[TriEmbed] Pointers for attempting very basic Web Scraping?

Mon Mar 10 13:55:07 CDT 2014

You have to do this on a raspi or beagleboard or something so this thread
stays on topic. :)

I grabbed the print links for each article.  They point to clean html
without all the web page window dressing.

here's a quick and dirty to get you started.  I just redirected console
output to a file and got a document with broken image elements.  you can
create a nested images directory and save them there.  But if you want to
email the doc to others, you might rather prepend the hostname to the src
attribute of each image element.  xpath would be something simple like
"//img"

I'm not a python programmer so I bailed before I had to go messing with
file IO.

I'm sure the python indentation will be gone by the time it gets to your
inbox.

-gt

[code]

import urllib3
from lxml import etree

domain = "http://www.tmsacademy.org/"
initurl = domain +
"index.php?option=com_content&view=category&id=120&Itemid=553"

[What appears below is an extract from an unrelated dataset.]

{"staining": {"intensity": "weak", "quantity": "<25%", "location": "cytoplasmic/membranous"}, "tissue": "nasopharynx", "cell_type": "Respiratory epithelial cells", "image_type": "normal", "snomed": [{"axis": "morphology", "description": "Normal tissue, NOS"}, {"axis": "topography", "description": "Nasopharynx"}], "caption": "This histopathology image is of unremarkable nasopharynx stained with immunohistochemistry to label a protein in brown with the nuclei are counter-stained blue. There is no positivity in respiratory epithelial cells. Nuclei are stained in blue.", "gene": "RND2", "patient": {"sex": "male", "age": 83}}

http = urllib3.PoolManager() # connection pool
code = http.request( 'GET', initurl ) # get the newsletter page
html = etree.HTML(code.data) # do stuff with it (I think it cleans it up)
result = html.xpath('//li[@class="print-icon"]/a/@href') # get the article
links (the print ones)

print "<html><head></head><body>"
for item in result:    # for each article url...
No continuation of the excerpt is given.